Il trapianto di isole necessita, come tutti i trapianti, di un trattamento con farmaci immunosoppressori per evitare il rigetto. Per questo motivo è ora consigliato esclusivamente a soggetti con un diabete molto particolare, definito “brittle diabetes”, cioè un diabete che mette a serio rischio la qualità e la quantità di vita nonostante le migliori terapie disponibili con l’insulina.
Uno degli obiettivi della ricerca nel campo del trapianto di isole è trovare modi per eseguire il trapianto senza dover fare la terapia immunosoppressiva o comunque riducendola al minimo, potendo quindi estendere il trapianto a un numero molto più ampio di soggetti. Il risultato desiderato è quello di sviluppare una terapia cellulare che sia in grado di indurre tolleranza e quindi eliminare completamente la terapia immunosoppressiva. Il raggiungimento di quest’obiettivo dipende dalla disponibilità di un trattamento immunosoppressivo compatibile con la sopravvivenza, la funzione e l’espansione di un tipo di cellule dette cellule T regolatorie.
Intorno a questo si è sviluppato un recente studio concluso presso il San Raffaele Diabetes Research Institute di Milano in collaborazione con l’Università di Ginevra (Maffi P, Berney T, Nano R, Niclauss N, Bosco D, Melzi R, Mercalli A, Magistretti P, De Cobelli F, Battaglia M, Scavini M, Demuylder-Mischler S, Secchi A, Piemonti L. Calcineurin Inhibitor-Free Immunosuppressive Regimen in Type 1 Diabetes Patients Receiving Islet Transplantation: Single-Group Phase 1/2 Trial.

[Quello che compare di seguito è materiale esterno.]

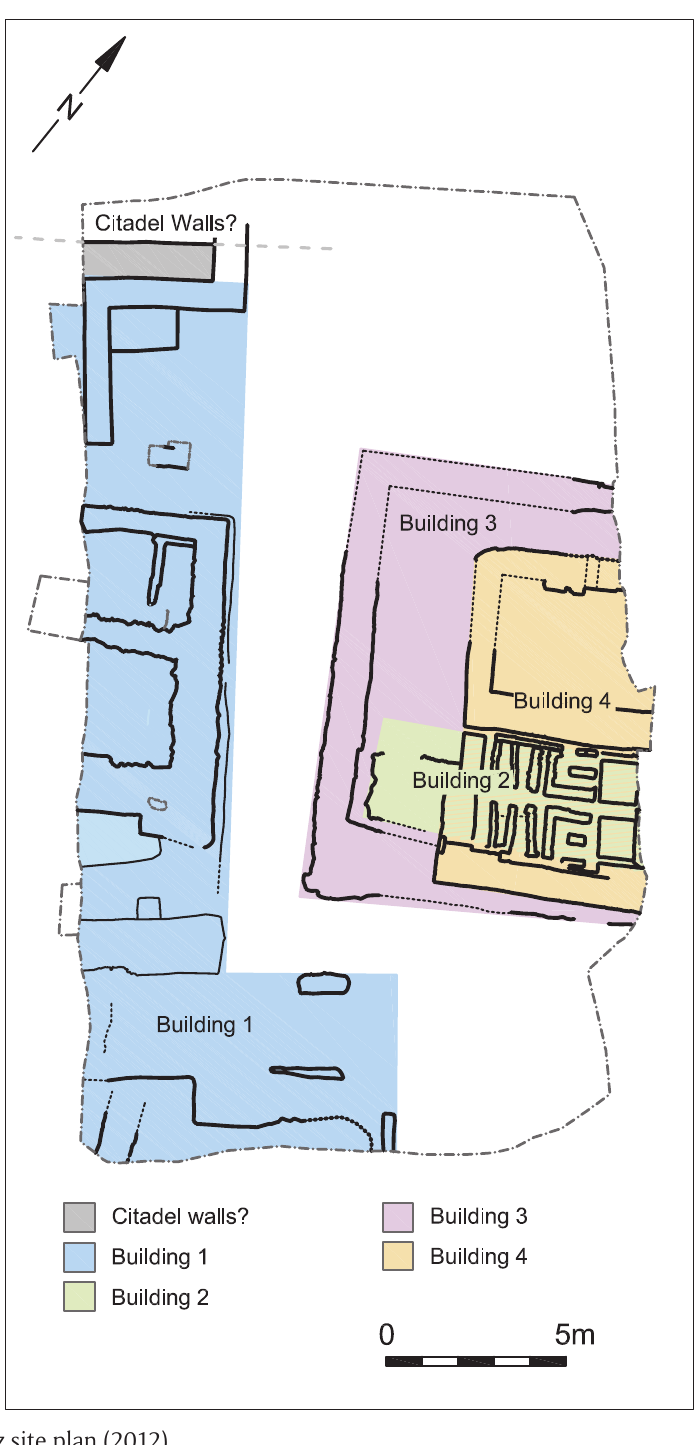
Fig. 5: Taraz site plan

Transplantation. 2014 Oct 3) e pubblicato sulla rivista internazionale Transplantation, l’organo ufficiale della Transplantation Society.
Nello studio dieci pazienti trapiantati d’isole sono stati sottoposti a un innovativo schema di terapia che escludeva una classe di farmaci detti inibitori della calcineurina (ciclosporina e FK506) e che prevedeva un’immunosoppressione più modesta al momento della seconda infusione d’isole. Questo protocollo è risultato fattibile, sicuro e ha garantito l’insulino indipendenza nel 40% dei soggetti a tre anni dal trapianto, ma meno efficace nel mantenere la funzione parziale del trapianto durante il tempo rispetto ad altri protocolli più aggressivi d’immunosoppressione. Ad ogni modo i risultati incoraggianti ottenuti saranno la base per futuri approcci per ottenere la tolleranza immunologica.